Of course I had to only keep the one where she looked her best! ( guess how I looked didn't matter much!)
I really do not like cell phone or computer tablet cameras ( quality sucks!)
US 12-31-20.jpg
 

oscarflytyer

Well-Known Member
some personal old family pics. My paternal GF's farm. Off Hiway 18 in Jay County IN. He farmed ~1000 acres. Big corn farmer - hence the bushels/acre plaque. He had numerous years in the early '50s where he had 100+ bushels/acre. Plaques/belt buckle/certificates/newspaper recognition. Most would get ~500 hrs out of a rebuilt engine - I am told he would get ~1500 hrs. He was truly OCD when it came to details and mechanical things. And his grainery/shop floor was oiled dirt. But it was "spotless!" You could eat off of it if it weren't oiled dirt! And I inherited his OCD with those things! Consider it the best of anything I could have inherited. And why I over-engineer anything I do. Miss him.

(My GM had polio at a very young age/wore braces. She couldn't get in/out of a p/u truck, so he never owned one - as a farmer. Floored me. When I came to visit him/her, out of Germany, and was driving a p/u truck - a Dodge - only brand he ever owned - he was thrilled! And, the 1938 and 1942 Farmall tractors he bought new are still in the family and running!)

PS: The tractor is the first year IHC Model H (1939; serial # is one of the first, actually built in late 1938/year my Dad was born/Dec 25th!! - in the barn!) And, note the front end bucket loader on it. I remember it vividly. And, only ever seen one or two other pics of one!

(IMG_1678.jpgIMG_1679.jpgIMG_1680.jpgIMG_1681.jpgIMG_1683.jpg
 

RicinYakima

High Steppes of Eastern Washington
Whoa! Several of my Mom's German Aunts and Uncles farmed at Ft. Recovery, about 10 miles south and across the border in Ohio. House, barn and silo look exactly like those.
 

oscarflytyer

Well-Known Member
Whoa! Several of my Mom's German Aunts and Uncles farmed at Ft. Recovery, about 10 miles south and across the border in Ohio. House, barn and silo look exactly like those.

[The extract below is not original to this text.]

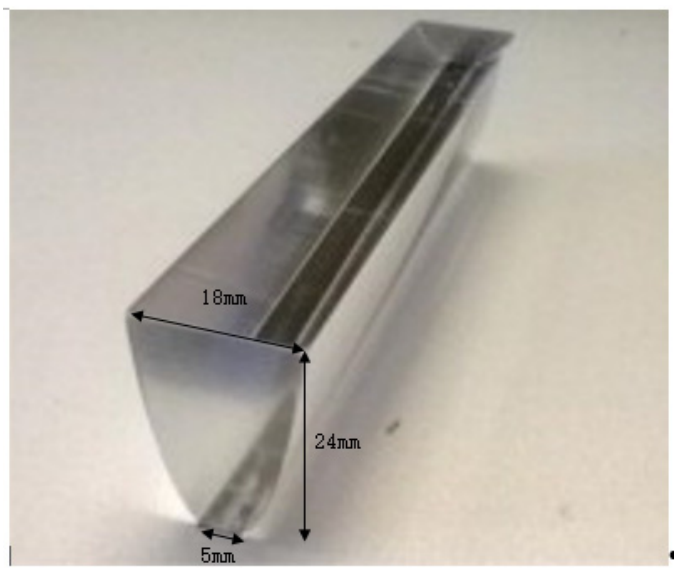
Figure 2. Photo of a miniature solid CPC [15].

Ric - VERY likely your relatives and my Dad ran into each other! Portland IN. Dad used to run over into OH/Ft Recovery (to raise hell!) and then head back home. Small World indeed!
 

RicinYakima

High Steppes of Eastern Washington
Ric - VERY likely your relatives and my Dad ran into each other! Portland IN. Dad used to run over into OH/Ft Recovery (to raise hell!) and then head back home. Small World indeed!
Yes it is a small world. If I remember correctly, IN was dry, but Ohio was wet. My youngest brother lives in that area and the KoC, VFW and Eagles are very popular with the folks from IN.